(Source records)
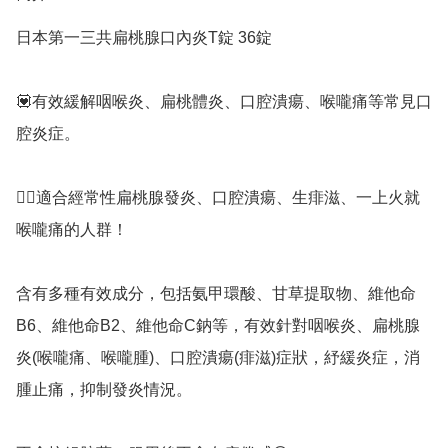
日本第一三共扁桃腺口內炎T錠 36錠

💟有效緩解咽喉炎、扁桃體炎、口腔潰瘍、喉嚨痛等常見口
腔炎症。

👉🏻適合經常性扁桃腺發炎、口腔潰瘍、生痱滋、一上火就
喉嚨痛的人群！

含有多種有效成分，包括氨甲環酸、甘草提取物、維他命
B6、維他命B2、維他命C鈉等，有效針對咽喉炎、扁桃腺
炎(喉嚨痛、喉嚨腫)、口腔潰瘍(痱滋)症狀，紓緩炎症，消
腫止痛，抑制發炎情況。
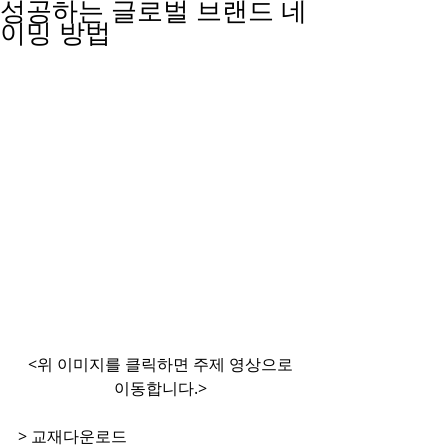
성공하는 글로벌 브랜드 네
이밍 방법
 <위 이미지를 클릭하면 주제 영상으로 
이동합니다.>
> 교재다운로드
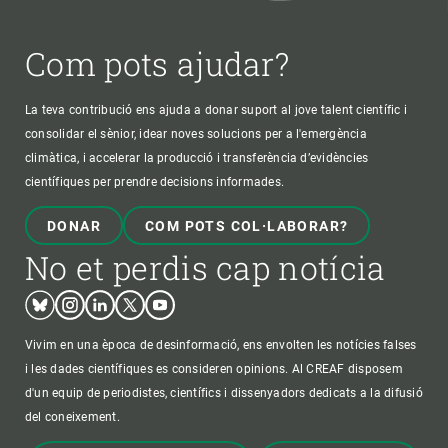
Com pots ajudar?
La teva contribució ens ajuda a donar suport al jove talent científic i
consolidar el sènior, idear noves solucions per a l'emergència
climàtica, i accelerar la producció i transferència d’evidències
científiques per prendre decisions informades.
DONAR
COM POTS COL·LABORAR?
No et perdis cap notícia
Bluesky
Instagram
Linkedin
Twitter
Youtube
Vivim en una època de desinformació, ens envolten les notícies falses
i les dades científiques es consideren opinions. Al CREAF disposem
d'un equip de periodistes, científics i dissenyadors dedicats a la difusió
del coneixement.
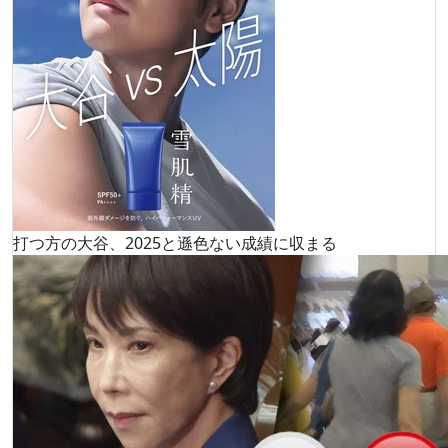
打つ方の大谷、2025と遜色ない成績に収まる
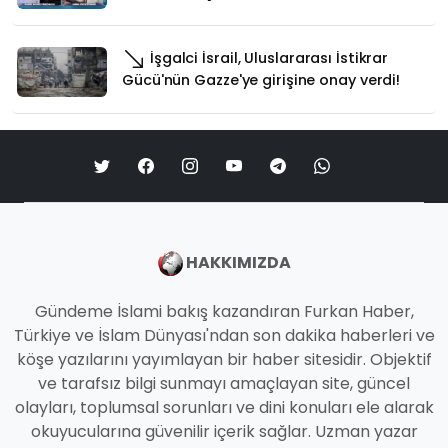
İşgalci İsrail, Uluslararası İstikrar
Gücü'nün Gazze'ye girişine onay verdi!
HAKKIMIZDA
Gündeme İslami bakış kazandıran Furkan Haber,
Türkiye ve İslam Dünyası'ndan son dakika haberleri ve
köşe yazılarını yayımlayan bir haber sitesidir. Objektif
ve tarafsız bilgi sunmayı amaçlayan site, güncel
olayları, toplumsal sorunları ve dini konuları ele alarak
okuyucularına güvenilir içerik sağlar. Uzman yazar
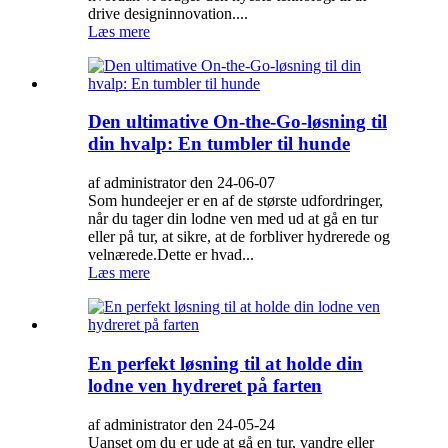
drive designinnovation....
Læs mere
Den ultimative On-the-Go-løsning til
din hvalp: En tumbler til hunde
af administrator den 24-06-07
Som hundeejer er en af ​​de største udfordringer,
når du tager din lodne ven med ud at gå en tur
eller på tur, at sikre, at de forbliver hydrerede og
velnærede.Dette er hvad...
Læs mere
En perfekt løsning til at holde din
lodne ven hydreret på farten
af administrator den 24-05-24
Uanset om du er ude at gå en tur, vandre eller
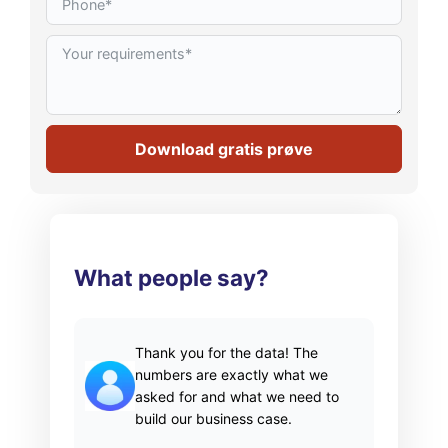
Download gratis prøve
What people say?
Thank you for the data! The
numbers are exactly what we
asked for and what we need to
build our business case.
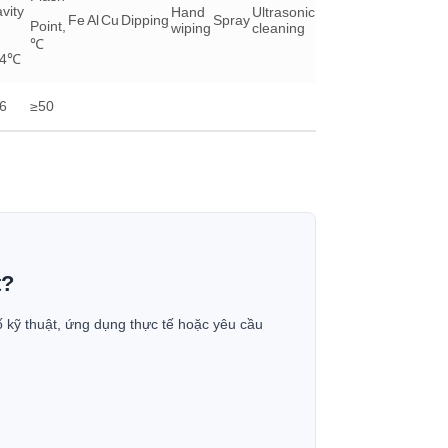
vity
Hand
Ultrasonic
Fe
Al
Cu
Dipping
Spray
Point,
wiping
cleaning
℃
/4℃
6
≥50
t?
ố kỹ thuật, ứng dụng thực tế hoặc yêu cầu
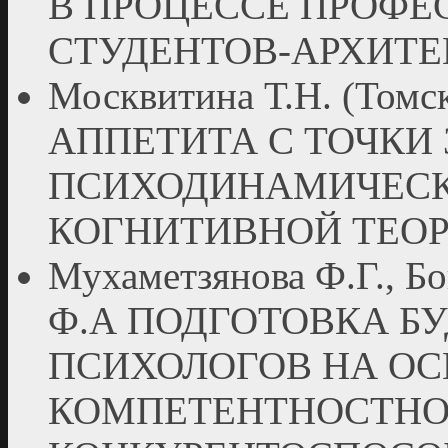
В ПРОЦЕССЕ ПРОФЕ
СТУДЕНТОВ-АРХИТЕ
Москвитина Т.Н. (То
АППЕТИТА С ТОЧКИ
ПСИХОДИНАМИЧЕСК
КОГНИТИВНОЙ ТЕО
Мухаметзянова Ф.Г., Бо
Ф.А ПОДГОТОВКА Б
ПСИХОЛОГОВ НА ОС
КОМПЕТЕНТНОСТНО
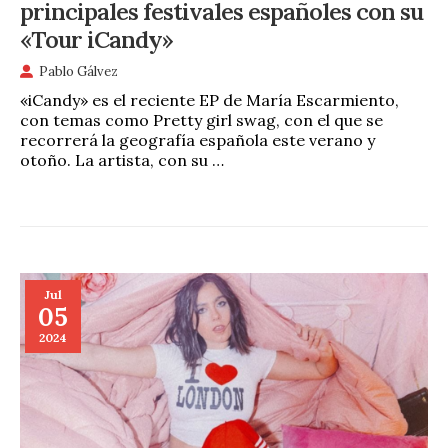
principales festivales españoles con su
«Tour iCandy»
Pablo Gálvez
«iCandy» es el reciente EP de María Escarmiento,
con temas como Pretty girl swag, con el que se
recorrerá la geografía española este verano y
otoño. La artista, con su …
Jul
05
2024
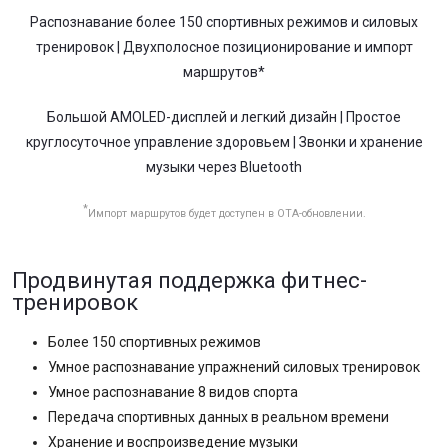
Распознавание более 150 спортивных режимов и силовых
тренировок | Двухполосное позиционирование и импорт
маршрутов*
Большой AMOLED-дисплей и легкий дизайн | Простое
круглосуточное управление здоровьем | Звонки и хранение
музыки через Bluetooth
*
Импорт маршрутов будет доступен в ОТА-обновлении.
Продвинутая поддержка фитнес-
тренировок
Более 150 спортивных режимов
Умное распознавание упражнений силовых тренировок
Умное распознавание 8 видов спорта
Передача спортивных данных в реальном времени
Хранение и воспроизведение музыки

YOUR INSTRUCTIONS: Reproduce the text of every entry above word for word, leaving out the pictures.

SOLUTION TO THIS TASK:
日本第一三共扁桃腺口內炎T錠 36錠

💟有效緩解咽喉炎、扁桃體炎、口腔潰瘍、喉嚨痛等常見口
腔炎症。

👉🏻適合經常性扁桃腺發炎、口腔潰瘍、生痱滋、一上火就
喉嚨痛的人群！

含有多種有效成分，包括氨甲環酸、甘草提取物、維他命
B6、維他命B2、維他命C鈉等，有效針對咽喉炎、扁桃腺
炎(喉嚨痛、喉嚨腫)、口腔潰瘍(痱滋)症狀，紓緩炎症，消
腫止痛，抑制發炎情況。
성공하는 글로벌 브랜드 네
이밍 방법
 <위 이미지를 클릭하면 주제 영상으로 
이동합니다.>
> 교재다운로드
Com pots ajudar?
La teva contribució ens ajuda a donar suport al jove talent científic i
consolidar el sènior, idear noves solucions per a l'emergència
climàtica, i accelerar la producció i transferència d’evidències
científiques per prendre decisions informades.
DONAR
COM POTS COL·LABORAR?
No et perdis cap notícia
Bluesky
Instagram
Linkedin
Twitter
Youtube
Vivim en una època de desinformació, ens envolten les notícies falses
i les dades científiques es consideren opinions. Al CREAF disposem
d'un equip de periodistes, científics i dissenyadors dedicats a la difusió
del coneixement.
打つ方の大谷、2025と遜色ない成績に収まる
İşgalci İsrail, Uluslararası İstikrar
Gücü'nün Gazze'ye girişine onay verdi!
HAKKIMIZDA
Gündeme İslami bakış kazandıran Furkan Haber,
Türkiye ve İslam Dünyası'ndan son dakika haberleri ve
köşe yazılarını yayımlayan bir haber sitesidir. Objektif
ve tarafsız bilgi sunmayı amaçlayan site, güncel
olayları, toplumsal sorunları ve dini konuları ele alarak
okuyucularına güvenilir içerik sağlar. Uzman yazar
drive designinnovation....
Læs mere
Den ultimative On-the-Go-løsning til
din hvalp: En tumbler til hunde
af administrator den 24-06-07
Som hundeejer er en af ​​de største udfordringer,
når du tager din lodne ven med ud at gå en tur
eller på tur, at sikre, at de forbliver hydrerede og
velnærede.Dette er hvad...
Læs mere
En perfekt løsning til at holde din
lodne ven hydreret på farten
af administrator den 24-05-24
Uanset om du er ude at gå en tur, vandre eller
Download gratis prøve
What people say?
Thank you for the data! The
numbers are exactly what we
asked for and what we need to
build our business case.
vity
Hand
Ultrasonic
Fe
Al
Cu
Dipping
Spray
Point,
wiping
cleaning
℃
/4℃
6
≥50
t?
ố kỹ thuật, ứng dụng thực tế hoặc yêu cầu
В ПРОЦЕССЕ ПРОФЕ
СТУДЕНТОВ-АРХИТЕ
Москвитина Т.Н. (То
АППЕТИТА С ТОЧКИ
ПСИХОДИНАМИЧЕСК
КОГНИТИВНОЙ ТЕО
Мухаметзянова Ф.Г., Бо
Ф.А ПОДГОТОВКА Б
ПСИХОЛОГОВ НА ОС
КОМПЕТЕНТНОСТНО
principales festivales españoles con su
«Tour iCandy»
Pablo Gálvez
«iCandy» es el reciente EP de María Escarmiento,
con temas como Pretty girl swag, con el que se
recorrerá la geografía española este verano y
otoño. La artista, con su …
Jul
05
2024
Распознавание более 150 спортивных режимов и силовых
тренировок | Двухполосное позиционирование и импорт
маршрутов*
Большой AMOLED-дисплей и легкий дизайн | Простое
круглосуточное управление здоровьем | Звонки и хранение
музыки через Bluetooth
*
Импорт маршрутов будет доступен в ОТА-обновлении.
Продвинутая поддержка фитнес-
тренировок
Более 150 спортивных режимов
Умное распознавание упражнений силовых тренировок
Умное распознавание 8 видов спорта
Передача спортивных данных в реальном времени
Хранение и воспроизведение музыки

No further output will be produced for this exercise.